Nichtannahmebeschluss: Erfolglose Verfassungsbeschwerde bzgl der Erteilung von Einreisevisa bzw der Verbescheidung von Visumsanträgen – Unzulässigkeit wegen Subsidiarität bzw wegen unzureichender Substantiierung (Nichtannahmebeschluss des BVerfG 2. Senat 3. Kammer)
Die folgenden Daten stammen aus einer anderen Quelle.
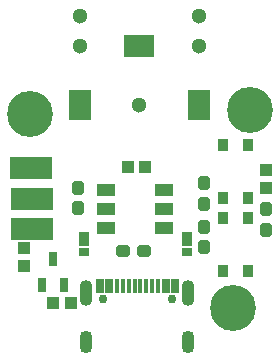
<source format=gts>
%TF.GenerationSoftware,KiCad,Pcbnew,(7.0.0)*%
%TF.CreationDate,2023-11-19T11:36:42-08:00*%
%TF.ProjectId,Dot-LED,446f742d-4c45-4442-9e6b-696361645f70,rev?*%
%TF.SameCoordinates,Original*%
%TF.FileFunction,Soldermask,Top*%
%TF.FilePolarity,Negative*%
%FSLAX46Y46*%
G04 Gerber Fmt 4.6, Leading zero omitted, Abs format (unit mm)*
G04 Created by KiCad (PCBNEW (7.0.0)) date 2023-11-19 11:36:42*
%MOMM*%
%LPD*%
G01*
G04 APERTURE LIST*
G04 Aperture macros list*
%AMRoundRect*
0 Rectangle with rounded corners*
0 $1 Rounding radius*
0 $2 $3 $4 $5 $6 $7 $8 $9 X,Y pos of 4 corners*
0 Add a 4 corners polygon primitive as box body*
4,1,4,$2,$3,$4,$5,$6,$7,$8,$9,$2,$3,0*
0 Add four circle primitives for the rounded corners*
1,1,$1+$1,$2,$3*
1,1,$1+$1,$4,$5*
1,1,$1+$1,$6,$7*
1,1,$1+$1,$8,$9*
0 Add four rect primitives between the rounded corners*
20,1,$1+$1,$2,$3,$4,$5,0*
20,1,$1+$1,$4,$5,$6,$7,0*
20,1,$1+$1,$6,$7,$8,$9,0*
20,1,$1+$1,$8,$9,$2,$3,0*%
G04 Aperture macros list end*
%ADD10RoundRect,0.050000X-0.350000X-0.500000X0.350000X-0.500000X0.350000X0.500000X-0.350000X0.500000X0*%
%ADD11RoundRect,0.050000X0.500000X-0.450000X0.500000X0.450000X-0.500000X0.450000X-0.500000X-0.450000X0*%
%ADD12RoundRect,0.050000X0.450000X0.500000X-0.450000X0.500000X-0.450000X-0.500000X0.450000X-0.500000X0*%
%ADD13C,0.750000*%
%ADD14RoundRect,0.050000X-0.300000X-0.575000X0.300000X-0.575000X0.300000X0.575000X-0.300000X0.575000X0*%
%ADD15RoundRect,0.050000X-0.150000X-0.575000X0.150000X-0.575000X0.150000X0.575000X-0.150000X0.575000X0*%
%ADD16O,1.100000X1.900000*%
%ADD17O,1.100000X2.200000*%
%ADD18RoundRect,0.050000X-0.400000X-0.525000X0.400000X-0.525000X0.400000X0.525000X-0.400000X0.525000X0*%
%ADD19RoundRect,0.050000X-0.400000X0.325000X-0.400000X-0.325000X0.400000X-0.325000X0.400000X0.325000X0*%
%ADD20RoundRect,0.050000X0.300000X0.525000X-0.300000X0.525000X-0.300000X-0.525000X0.300000X-0.525000X0*%
%ADD21RoundRect,0.287500X0.237500X-0.300000X0.237500X0.300000X-0.237500X0.300000X-0.237500X-0.300000X0*%
%ADD22C,3.890000*%
%ADD23C,1.300000*%
%ADD24RoundRect,0.050000X-1.250000X0.900000X-1.250000X-0.900000X1.250000X-0.900000X1.250000X0.900000X0*%
%ADD25RoundRect,0.050000X-0.900000X1.250000X-0.900000X-1.250000X0.900000X-1.250000X0.900000X1.250000X0*%
%ADD26RoundRect,0.050000X-1.700000X-0.900000X1.700000X-0.900000X1.700000X0.900000X-1.700000X0.900000X0*%
%ADD27RoundRect,0.287500X-0.237500X0.300000X-0.237500X-0.300000X0.237500X-0.300000X0.237500X0.300000X0*%
%ADD28RoundRect,0.287500X0.300000X0.237500X-0.300000X0.237500X-0.300000X-0.237500X0.300000X-0.237500X0*%
%ADD29RoundRect,0.050000X-0.750000X-0.500000X0.750000X-0.500000X0.750000X0.500000X-0.750000X0.500000X0*%
G04 APERTURE END LIST*
D10*
%TO.C,S2*%
X136275000Y-51200000D03*
X136275000Y-55700000D03*
X134125000Y-51200000D03*
X134125000Y-55700000D03*
%TD*%
%TO.C,S1*%
X136275000Y-57350000D03*
X136275000Y-61850000D03*
X134125000Y-57350000D03*
X134125000Y-61850000D03*
%TD*%
D11*
%TO.C,R5*%
X117250000Y-61450000D03*
X117250000Y-59950000D03*
%TD*%
D12*
%TO.C,R4*%
X119750000Y-64550000D03*
X121250000Y-64550000D03*
%TD*%
D11*
%TO.C,R2*%
X137800000Y-54850000D03*
X137800000Y-53350000D03*
%TD*%
D12*
%TO.C,R1*%
X127550000Y-53100000D03*
X126050000Y-53100000D03*
%TD*%
D13*
%TO.C,P1*%
X129770000Y-64220000D03*
X123990000Y-64220000D03*
D14*
X123680000Y-63145000D03*
X124480000Y-63145000D03*
D15*
X125630000Y-63145000D03*
X126630000Y-63145000D03*
X127130000Y-63145000D03*
X128130000Y-63145000D03*
D14*
X129280000Y-63145000D03*
X130080000Y-63145000D03*
X130080000Y-63145000D03*
X129280000Y-63145000D03*
D15*
X128630000Y-63145000D03*
X127630000Y-63145000D03*
X126130000Y-63145000D03*
X125130000Y-63145000D03*
D14*
X124480000Y-63145000D03*
X123680000Y-63145000D03*
D16*
X122559999Y-67899999D03*
D17*
X131199999Y-63719999D03*
D16*
X131199999Y-67899999D03*
D17*
X122559999Y-63719999D03*
%TD*%
D18*
%TO.C,D2*%
X122350000Y-59175000D03*
D19*
X122350000Y-60225000D03*
%TD*%
D18*
%TO.C,D1*%
X131050000Y-59175000D03*
D19*
X131050000Y-60225000D03*
%TD*%
D20*
%TO.C,Q2*%
X119750000Y-60900000D03*
X120700000Y-63100000D03*
X118800000Y-63100000D03*
%TD*%
D21*
%TO.C,C12*%
X121850000Y-56562500D03*
X121850000Y-54837500D03*
%TD*%
D22*
%TO.C,RX1*%
X136400000Y-48250000D03*
%TD*%
D21*
%TO.C,C13*%
X132500000Y-56162500D03*
X132500000Y-54437500D03*
%TD*%
%TO.C,C9*%
X137800000Y-58362500D03*
X137800000Y-56637500D03*
%TD*%
D23*
%TO.C,CON1*%
X132050000Y-40300000D03*
X122050000Y-40300000D03*
X132050000Y-42800000D03*
X122050000Y-42800000D03*
X127050000Y-47800000D03*
D24*
X127050000Y-42800000D03*
D25*
X122050000Y-47800000D03*
X132050000Y-47800000D03*
%TD*%
D26*
%TO.C,GND1*%
X117900000Y-53150000D03*
%TD*%
D22*
%TO.C,GND2*%
X135000000Y-65050000D03*
%TD*%
D26*
%TO.C,VCC1*%
X117950000Y-58350000D03*
%TD*%
%TO.C,Data1*%
X117950000Y-55800000D03*
%TD*%
D27*
%TO.C,C8*%
X132550000Y-58137500D03*
X132550000Y-59862500D03*
%TD*%
D28*
%TO.C,C17*%
X127412500Y-60150000D03*
X125687500Y-60150000D03*
%TD*%
D29*
%TO.C,D4*%
X124200000Y-55050000D03*
X124200000Y-56650000D03*
X124200000Y-58250000D03*
X129100000Y-58250000D03*
X129100000Y-56650000D03*
X129100000Y-55050000D03*
%TD*%
D22*
%TO.C,TX1*%
X117750000Y-48550000D03*
%TD*%
M02*

</source>
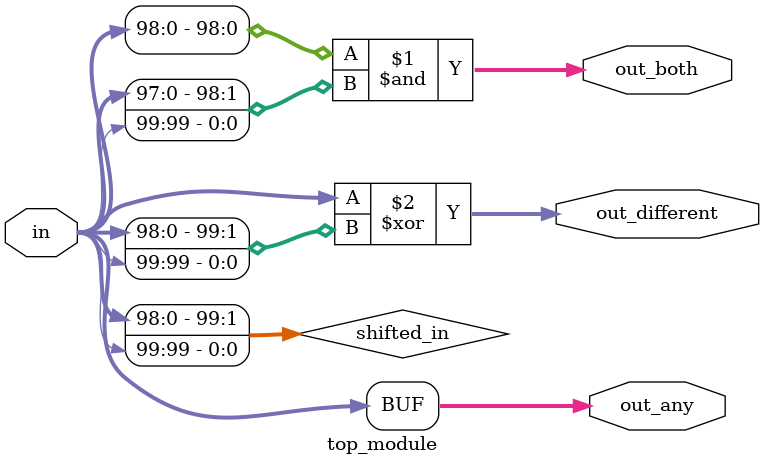
<source format=sv>
module top_module (
    input [99:0] in,
    output [98:0] out_both,
    output [99:0] out_any,
    output [99:0] out_different
);

    wire [99:0] shifted_in;
    assign shifted_in = {in[98:0], in[99]};

    assign out_both = in[98:0] & shifted_in[98:0];
    assign out_any = {in[99:0]};
    assign out_different = in ^ shifted_in;

endmodule

</source>
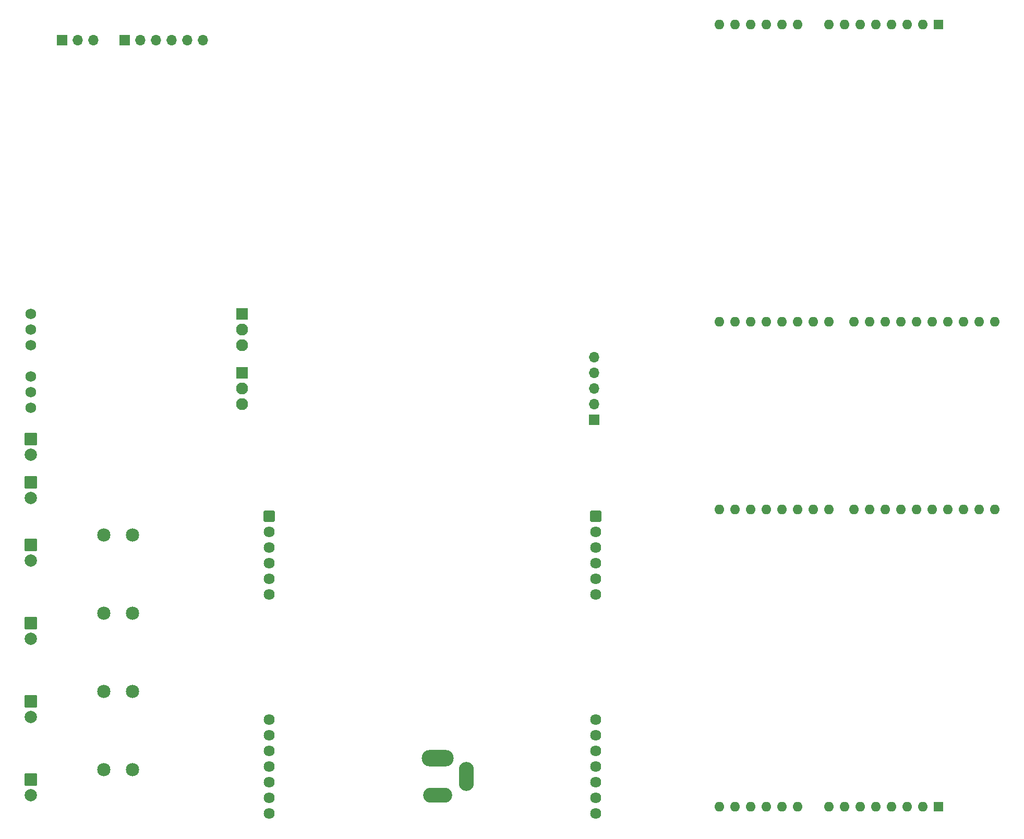
<source format=gbs>
G04 #@! TF.GenerationSoftware,KiCad,Pcbnew,7.0.9*
G04 #@! TF.CreationDate,2024-03-05T13:31:22-05:00*
G04 #@! TF.ProjectId,sleep_rig_pcb,736c6565-705f-4726-9967-5f7063622e6b,rev?*
G04 #@! TF.SameCoordinates,Original*
G04 #@! TF.FileFunction,Soldermask,Bot*
G04 #@! TF.FilePolarity,Negative*
%FSLAX46Y46*%
G04 Gerber Fmt 4.6, Leading zero omitted, Abs format (unit mm)*
G04 Created by KiCad (PCBNEW 7.0.9) date 2024-03-05 13:31:22*
%MOMM*%
%LPD*%
G01*
G04 APERTURE LIST*
G04 Aperture macros list*
%AMRoundRect*
0 Rectangle with rounded corners*
0 $1 Rounding radius*
0 $2 $3 $4 $5 $6 $7 $8 $9 X,Y pos of 4 corners*
0 Add a 4 corners polygon primitive as box body*
4,1,4,$2,$3,$4,$5,$6,$7,$8,$9,$2,$3,0*
0 Add four circle primitives for the rounded corners*
1,1,$1+$1,$2,$3*
1,1,$1+$1,$4,$5*
1,1,$1+$1,$6,$7*
1,1,$1+$1,$8,$9*
0 Add four rect primitives between the rounded corners*
20,1,$1+$1,$2,$3,$4,$5,0*
20,1,$1+$1,$4,$5,$6,$7,0*
20,1,$1+$1,$6,$7,$8,$9,0*
20,1,$1+$1,$8,$9,$2,$3,0*%
G04 Aperture macros list end*
%ADD10RoundRect,0.102000X-0.795000X0.795000X-0.795000X-0.795000X0.795000X-0.795000X0.795000X0.795000X0*%
%ADD11C,1.794000*%
%ADD12C,2.159000*%
%ADD13RoundRect,0.102000X-0.900000X0.900000X-0.900000X-0.900000X0.900000X-0.900000X0.900000X0.900000X0*%
%ADD14C,2.004000*%
%ADD15C,1.727200*%
%ADD16RoundRect,0.076200X0.892500X-0.892500X0.892500X0.892500X-0.892500X0.892500X-0.892500X-0.892500X0*%
%ADD17C,1.937400*%
%ADD18R,1.700000X1.700000*%
%ADD19O,1.700000X1.700000*%
%ADD20R,1.600000X1.600000*%
%ADD21O,1.600000X1.600000*%
%ADD22O,5.204000X2.704000*%
%ADD23O,4.704000X2.454000*%
%ADD24O,2.454000X4.704000*%
G04 APERTURE END LIST*
D10*
X119650000Y-106485000D03*
D11*
X119650000Y-109025000D03*
X119650000Y-111565000D03*
X119650000Y-114105000D03*
X119650000Y-116645000D03*
X119650000Y-119185000D03*
X119650000Y-139505000D03*
X119650000Y-142045000D03*
X119650000Y-144585000D03*
X119650000Y-147125000D03*
X119650000Y-149665000D03*
X119650000Y-152205000D03*
X119650000Y-154745000D03*
D12*
X44450000Y-109539999D03*
X39849999Y-109539999D03*
D13*
X27940000Y-123825000D03*
D14*
X27940000Y-126365000D03*
D12*
X44450000Y-134939999D03*
X39849999Y-134939999D03*
D15*
X27940000Y-83820000D03*
X27940000Y-86360000D03*
X27940000Y-88900000D03*
X27940000Y-73660000D03*
X27940000Y-76200000D03*
X27940000Y-78740000D03*
D13*
X27940000Y-149225000D03*
D14*
X27940000Y-151765000D03*
D16*
X62230000Y-83185000D03*
D17*
X62230000Y-85725000D03*
X62230000Y-88265000D03*
D18*
X33020000Y-29210000D03*
D19*
X35560000Y-29210000D03*
X38100000Y-29210000D03*
D13*
X27940000Y-100965000D03*
D14*
X27940000Y-103505000D03*
D12*
X44450000Y-122239999D03*
X39849999Y-122239999D03*
D20*
X175260000Y-153670000D03*
D21*
X172720000Y-153670000D03*
X170180000Y-153670000D03*
X167640000Y-153670000D03*
X165100000Y-153670000D03*
X162560000Y-153670000D03*
X160020000Y-153670000D03*
X157480000Y-153670000D03*
X152400000Y-153670000D03*
X149860000Y-153670000D03*
X147320000Y-153670000D03*
X144780000Y-153670000D03*
X142240000Y-153670000D03*
X139700000Y-153670000D03*
X139700000Y-105410000D03*
X142240000Y-105410000D03*
X144780000Y-105410000D03*
X147320000Y-105410000D03*
X149860000Y-105410000D03*
X152400000Y-105410000D03*
X154940000Y-105410000D03*
X157480000Y-105410000D03*
X161540000Y-105410000D03*
X164080000Y-105410000D03*
X166620000Y-105410000D03*
X169160000Y-105410000D03*
X171700000Y-105410000D03*
X174240000Y-105410000D03*
X176780000Y-105410000D03*
X179320000Y-105410000D03*
X181860000Y-105410000D03*
X184400000Y-105410000D03*
D12*
X44450000Y-147639999D03*
X39849999Y-147639999D03*
D18*
X43180000Y-29210000D03*
D19*
X45720000Y-29210000D03*
X48260000Y-29210000D03*
X50800000Y-29210000D03*
X53340000Y-29210000D03*
X55880000Y-29210000D03*
D10*
X66691000Y-106455500D03*
D11*
X66691000Y-108995500D03*
X66691000Y-111535500D03*
X66691000Y-114075500D03*
X66691000Y-116615500D03*
X66691000Y-119155500D03*
X66691000Y-139475500D03*
X66691000Y-142015500D03*
X66691000Y-144555500D03*
X66691000Y-147095500D03*
X66691000Y-149635500D03*
X66691000Y-152175500D03*
X66691000Y-154715500D03*
D13*
X27940000Y-93980000D03*
D14*
X27940000Y-96520000D03*
D20*
X175260000Y-26670000D03*
D21*
X172720000Y-26670000D03*
X170180000Y-26670000D03*
X167640000Y-26670000D03*
X165100000Y-26670000D03*
X162560000Y-26670000D03*
X160020000Y-26670000D03*
X157480000Y-26670000D03*
X152400000Y-26670000D03*
X149860000Y-26670000D03*
X147320000Y-26670000D03*
X144780000Y-26670000D03*
X142240000Y-26670000D03*
X139700000Y-26670000D03*
X139700000Y-74930000D03*
X142240000Y-74930000D03*
X144780000Y-74930000D03*
X147320000Y-74930000D03*
X149860000Y-74930000D03*
X152400000Y-74930000D03*
X154940000Y-74930000D03*
X157480000Y-74930000D03*
X161540000Y-74930000D03*
X164080000Y-74930000D03*
X166620000Y-74930000D03*
X169160000Y-74930000D03*
X171700000Y-74930000D03*
X174240000Y-74930000D03*
X176780000Y-74930000D03*
X179320000Y-74930000D03*
X181860000Y-74930000D03*
X184400000Y-74930000D03*
D13*
X27940000Y-136525000D03*
D14*
X27940000Y-139065000D03*
D22*
X93980000Y-145765000D03*
D23*
X93980000Y-151765000D03*
D24*
X98680000Y-148765000D03*
D13*
X27940000Y-111125000D03*
D14*
X27940000Y-113665000D03*
D18*
X119380000Y-90805000D03*
D19*
X119380000Y-88265000D03*
X119380000Y-85725000D03*
X119380000Y-83185000D03*
X119380000Y-80645000D03*
D16*
X62230000Y-73660000D03*
D17*
X62230000Y-76200000D03*
X62230000Y-78740000D03*
M02*

</source>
BVerfG 2. Senat 3. Kammer, Nichtannahmebeschluss vom 15.12.2025, AZ 2 BvR 1513/25, ECLI:DE:BVerfG:2025:rk20251215.2bvr151325

§ 23 Abs 1 S 2 BVerfGG, § 90 Abs 2 S 1 BVerfGG, § 92 BVerfGG, AufenthG 2004

Verfahrensgang

vorgehend Oberverwaltungsgericht Berlin-Brandenburg, 28. August 2025, Az: OVG 6 S 45/25, Beschluss
vorgehend Oberverwaltungsgericht Berlin-Brandenburg, 23. September 2025, Az: OVG 6 RS 4/25, Beschluss

Tenor

Die Verfassungsbeschwerde wird nicht zur Entscheidung angenommen.

Mit der Nichtannahme der Verfassungsbeschwerde wird der Antrag auf Erlass einer einstweiligen Anordnung gegenstandslos (§ 40 Abs. 3 GOBVerfG).

Gründe

1

1. Die Verfassungsbeschwerde ist nicht zur Entscheidung anzunehmen. Sie ist unzulässig.

2

Soweit die Beschwerdeführenden die Verpflichtung der Bundesrepublik Deutschland zur Erteilung der beantragten Visa begehren, wahrt die Verfassungsbeschwerde nicht den Grundsatz der Subsidiarität und die sich aus den § 23 Abs. 1 Satz 2, § 92 BVerfGG ergebenden Anforderungen an die Substantiierung (vgl. insoweit bereits BVerfG, Beschluss der 3. Kammer des Zweiten Senats vom 4. Dezember 2025 – 2 BvR 1511/25 -, Rn. 37 ff.).

3

Hinsichtlich der hilfsweise begehrten Bescheidung der Visaanträge (vgl. BVerfG, Beschluss der 2. Kammer des Ersten Senats vom 20. September 2002 – 1 BvR 819/01 u.a. -, Rn. 25 f.) ist weder dargetan noch ersichtlich, dass die Beschwerdeführenden weiterhin beschwert sein könnten, nachdem die Botschaft der Bundesrepublik Deutschland Islamabad mit Bescheiden vom 11. Dezember 2025 über die Visaanträge entschieden hat.

4

2. Der unmittelbaren Einbeziehung der ablehnenden Bescheide vom 11. Dezember 2025 in das vorliegende Verfassungsbeschwerdeverfahren stehen das Gebot materieller Subsidiarität und die fehlende Erschöpfung des Rechtswegs entgegen (§ 90 Abs. 2 Satz 1 BVerfGG).

5

3. Mit der Nichtannahme der Verfassungsbeschwerde wird der Antrag auf Erlass einer einstweiligen Anordnung gegenstandslos (§ 40 Abs. 3 GOBVerfG).

6

Von einer weiteren Begründung wird nach § 93d Abs. 1 Satz 3 BVerfGG abgesehen.

7

Diese Entscheidung ist unanfechtbar.